» ABOUT THIS TASK
Using the records below, copy exactly the part that opens with the line holding "February 2025" and closes with the line holding "By Mobility", minus the pictures.

--- DATA FOR REVIEW Enclosed Below ---

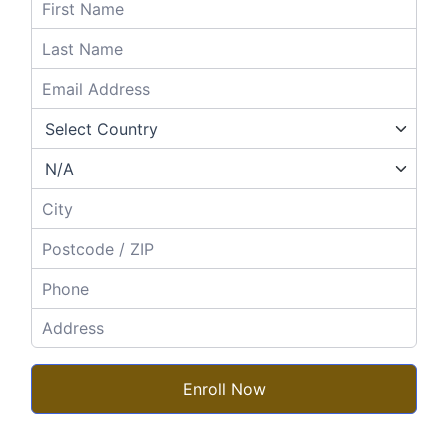
Enroll Now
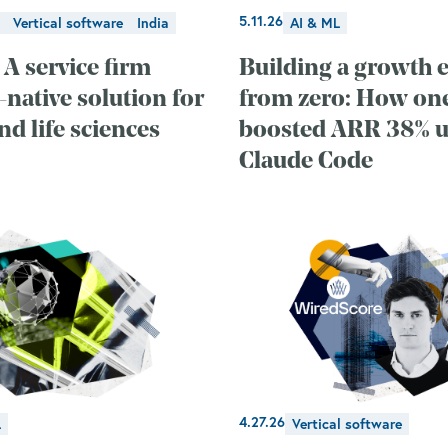
5.11.26
Vertical software
India
AI & ML
 A service firm
Building a growth 
-native solution for
from zero: How o
d life sciences
boosted ARR 38% u
Claude Code
4.27.26
L
Vertical software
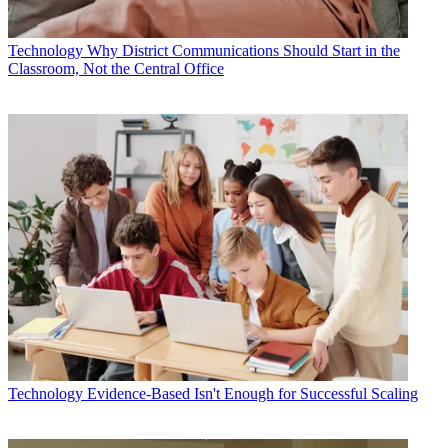
Technology
Why District Communications Should Start in the
Classroom, Not the Central Office
Technology
Evidence-Based Isn't Enough for Successful Scaling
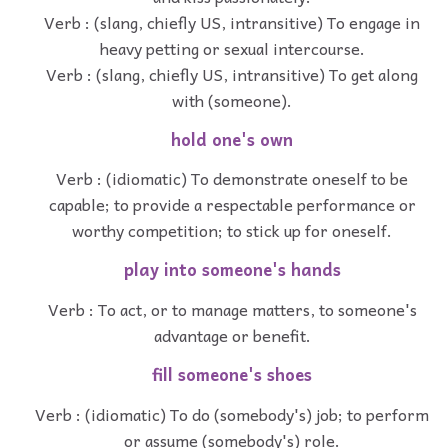
Verb : (slang, chiefly US, intransitive) To engage in
heavy petting or sexual intercourse.
Verb : (slang, chiefly US, intransitive) To get along
with (someone).
hold one's own
Verb : (idiomatic) To demonstrate oneself to be
capable; to provide a respectable performance or
worthy competition; to stick up for oneself.
play into someone's hands
Verb : To act, or to manage matters, to someone's
advantage or benefit.
fill someone's shoes
Verb : (idiomatic) To do (somebody's) job; to perform
or assume (somebody's) role.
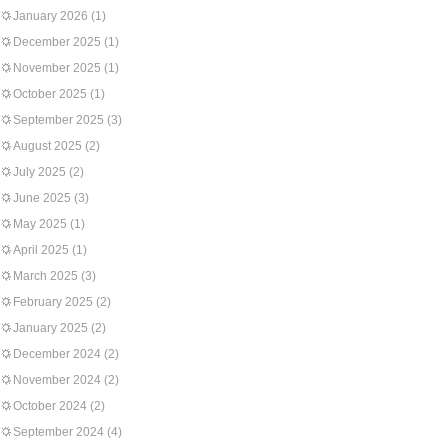
January 2026
(1)
December 2025
(1)
November 2025
(1)
October 2025
(1)
September 2025
(3)
August 2025
(2)
July 2025
(2)
June 2025
(3)
May 2025
(1)
April 2025
(1)
March 2025
(3)
February 2025
(2)
January 2025
(2)
December 2024
(2)
November 2024
(2)
October 2024
(2)
September 2024
(4)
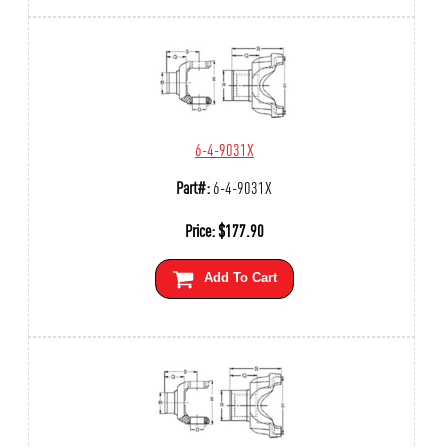
6-4-9031X
Part#:
6-4-9031X
Price:
$
177.90
Add To Cart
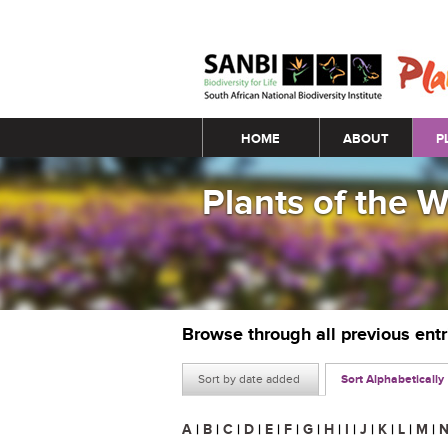
Main menu
HOME
ABOUT
P
Plants of the 
Browse through all previous ent
Sort by date added
Sort Alphabetically
A
|
B
|
C
|
D
|
E
|
F
|
G
|
H
|
I
|
J
|
K
|
L
|
M
|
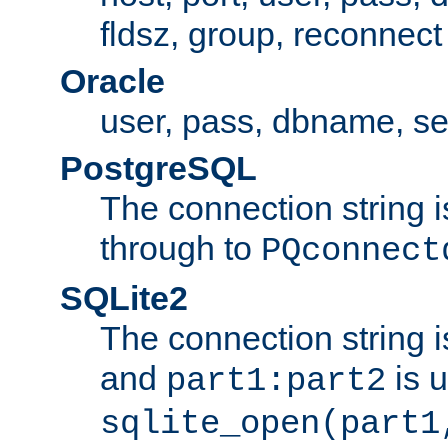
fldsz, group, reconnect
Oracle
user, pass, dbname, se
PostgreSQL
The connection string i
through to
PQconnect
SQLite2
The connection string is
and
is 
part1:part2
sqlite_open(part1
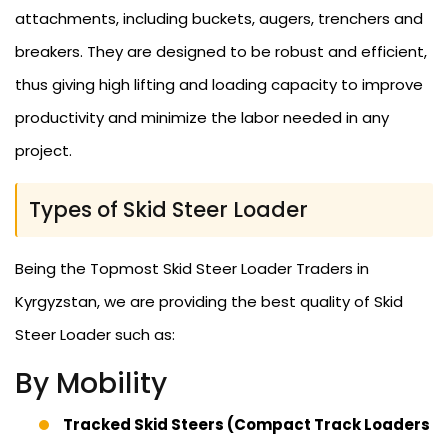
attachments, including buckets, augers, trenchers and
breakers. They are designed to be robust and efficient,
thus giving high lifting and loading capacity to improve
productivity and minimize the labor needed in any
project.
Types of Skid Steer Loader
Being the Topmost Skid Steer Loader Traders in
Kyrgyzstan, we are providing the best quality of Skid
Steer Loader such as:
By Mobility
Tracked Skid Steers (Compact Track Loaders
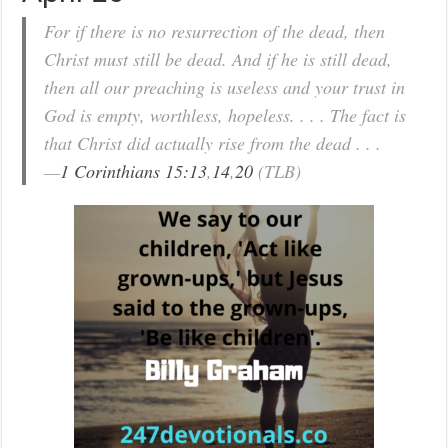
For if there is no resurrection of the dead, then
Christ must still be dead. And if he is still dead,
then all our preaching is useless and your trust in
God is empty, worthless, hopeless. . . . The fact is
that Christ did actually rise from the dead . . .
—
1 Corinthians 15:13
,
14
,
20
(TLB)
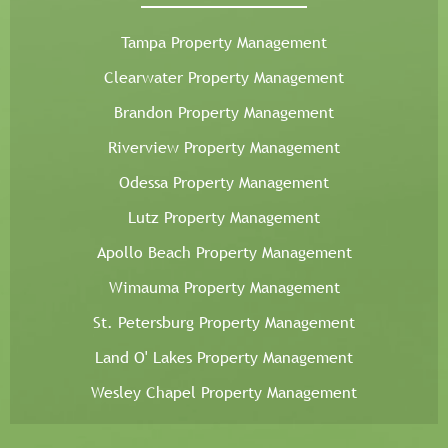
Tampa Property Management
Clearwater Property Management
Brandon Property Management
Riverview Property Management
Odessa Property Management
Lutz Property Management
Apollo Beach Property Management
Wimauma Property Management
St. Petersburg Property Management
Land O' Lakes Property Management
Wesley Chapel Property Management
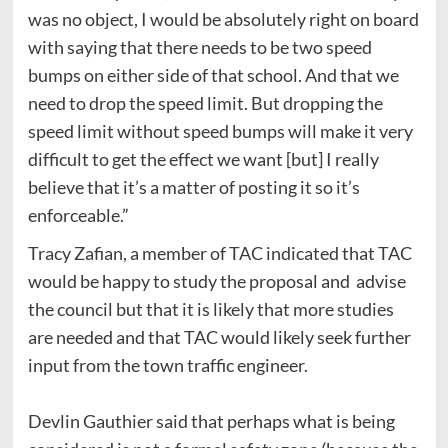
was no object, I would be absolutely right on board
with saying that there needs to be two speed
bumps on either side of that school. And that we
need to drop the speed limit. But dropping the
speed limit without speed bumps will make it very
difficult to get the effect we want [but] I really
believe that it’s a matter of posting it so it’s
enforceable.”
Tracy Zafian, a member of TAC indicated that TAC
would be happy to study the proposal and advise
the council but that it is likely that more studies
are needed and that TAC would likely seek further
input from the town traffic engineer.
Devlin Gauthier said that perhaps what is being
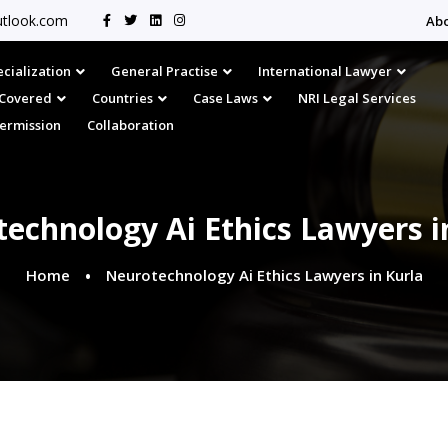
tlook.com
Ab
cialization
General Practise
International Lawyer
s Covered
Countries
Case Laws
NRI Legal Services
Permission
Collaboration
echnology Ai Ethics Lawyers i
Home
Neurotechnology Ai Ethics Lawyers in Kurla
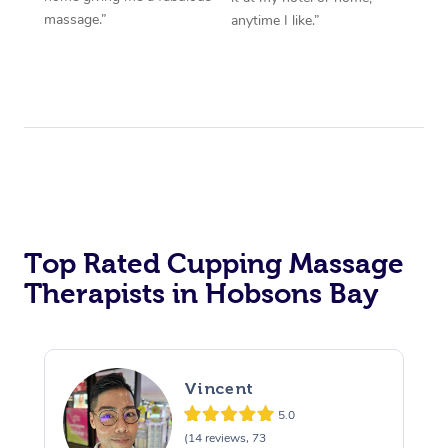
massage.”
anytime I like.”
Top Rated Cupping Massage
Therapists in Hobsons Bay
Vincent
5.0
(14 reviews, 73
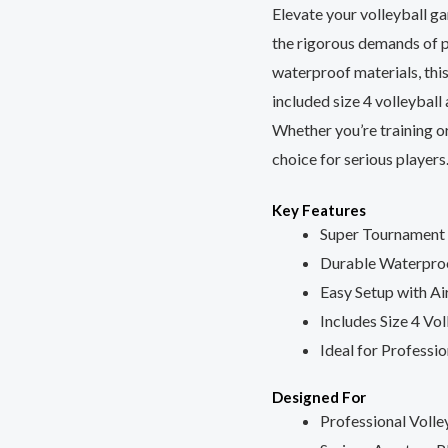
Elevate your volleyball g
x
the rigorous demands of 
0.1
waterproof materials, thi
x
included size 4 volleyball
1
Whether you’re training or
Meters
choice for serious players
with
Size
Key Features
4
Super Tournament 
Volleyball
Durable Waterpro
and
Easy Setup with Ai
Air
Includes Size 4 Vol
Pin
Ideal for Professi
quantity
Designed For
Professional Volle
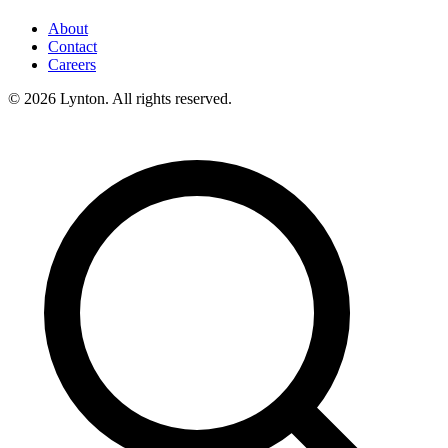
About
Contact
Careers
© 2026 Lynton. All rights reserved.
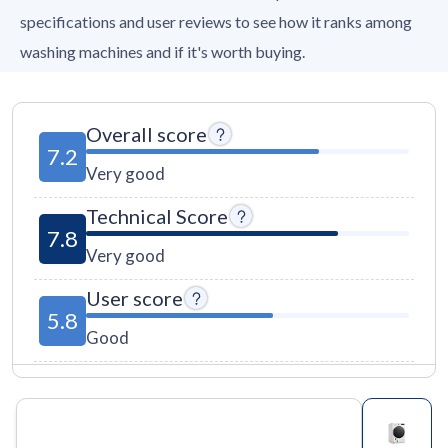
specifications and user reviews to see how it ranks among
washing machines and if it's worth buying.
Overall score
7.2
Very good
Technical Score
7.8
Very good
User score
5.8
Good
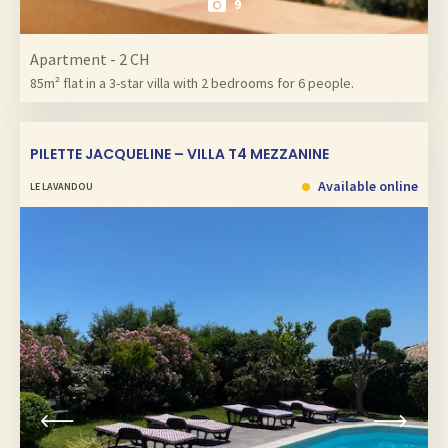
9
Apartment - 2 CH
85m² flat in a 3-star villa with 2 bedrooms for 6 people.
PILETTE JACQUELINE – VILLA T4 MEZZANINE
Available online
LE LAVANDOU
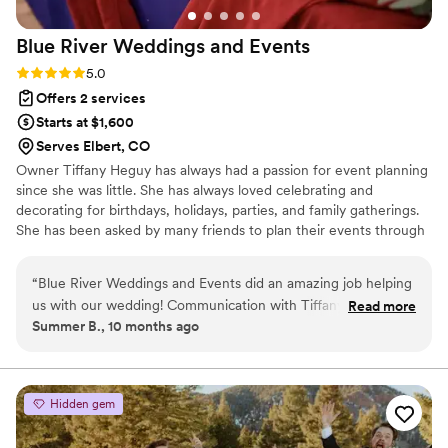
Blue River Weddings and
Events
Rating: 5.0 (2 reviews)
5.0
Offers 2 services
Starts at $1,600
Serves Elbert, CO
Owner Tiffany Heguy has always had a passion for event planning
since she was little. She has always loved celebrating and
decorating for birthdays, holidays, parties, and family gatherings.
She has been asked by many friends to plan their events through
the years. Tiffany worked as a wedding planner and decided to
start her own business as a day of wedding coordinator and can't
“
Blue River Weddings and Events did an amazing job helping
wait to make your day one to always remember! Tiffany and her
us with our wedding! Communication with Tiffany, the
Read more
husband have 5 beautiful kids, they play and coach ice hockey
Summer B., 10 months ago
owner, was great throughout the entire process. She was
and enjoy watching the Colorado Avalanche!
incredibly responsive and proactive in addressing any
questions or concerns we had. On the day of the wedding,
Tiffany did everything in her power to make sure the night
Hidden gem
was running smoothly, and everything was set up and taken
down so fast! I forgot some key items like beer and wine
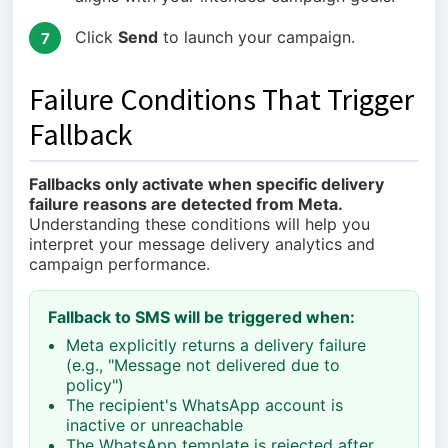
Click
Send
to launch your campaign.
7
Failure Conditions That Trigger
Fallback
Fallbacks only activate when specific delivery
failure reasons are detected from Meta.
Understanding these conditions will help you
interpret your message delivery analytics and
campaign performance.
Fallback to SMS will be triggered when:
Meta explicitly returns a delivery failure
(e.g., "Message not delivered due to
policy")
The recipient's WhatsApp account is
inactive or unreachable
The WhatsApp template is rejected after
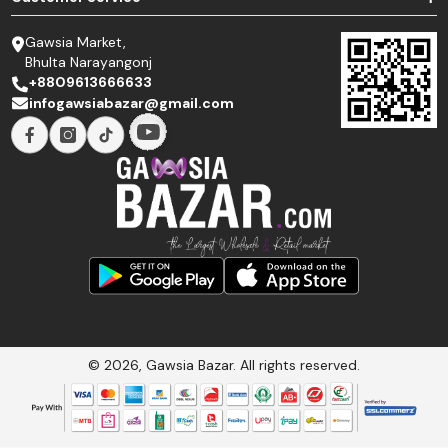
Gawsia Market,
Bhulta Narayangonj
+8809613666633
infogawsiabazar@gmail.com
© 2026, Gawsia Bazar. All rights reserved.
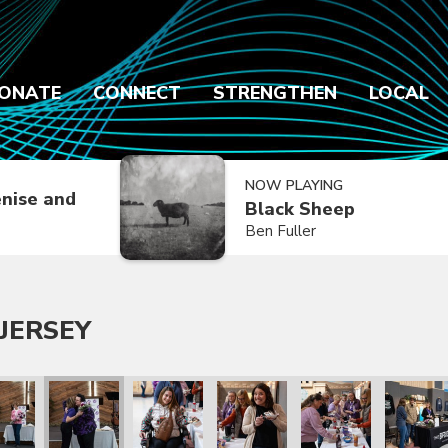
ONATE
CONNECT
STRENGTHEN
LOCAL
NOW PLAYING
nise and
Black Sheep
Ben Fuller
JERSEY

--- End of Enclosed DATA FOR REVIEW ---

» EXERCISE OUTPUT
February 2025
(2)
January 2025
(2)
December 2024
(2)
November 2024
(2)
October 2024
(2)
September 2024
(4)
6-4-9031X
Part#:
6-4-9031X
Price:
$
177.90
Add To Cart
Main menu
HOME
ABOUT
P
Plants of the 
Browse through all previous ent
Sort by date added
Sort Alphabetically
A
|
B
|
C
|
D
|
E
|
F
|
G
|
H
|
I
|
J
|
K
|
L
|
M
|
fldsz, group, reconnect
Oracle
user, pass, dbname, se
PostgreSQL
The connection string i
through to
PQconnect
SQLite2
The connection string is
and
is 
part1:part2
sqlite_open(part1
attachments, including buckets, augers, trenchers and
breakers. They are designed to be robust and efficient,
thus giving high lifting and loading capacity to improve
productivity and minimize the labor needed in any
project.
Types of Skid Steer Loader
Being the Topmost Skid Steer Loader Traders in
Kyrgyzstan, we are providing the best quality of Skid
Steer Loader such as:
By Mobility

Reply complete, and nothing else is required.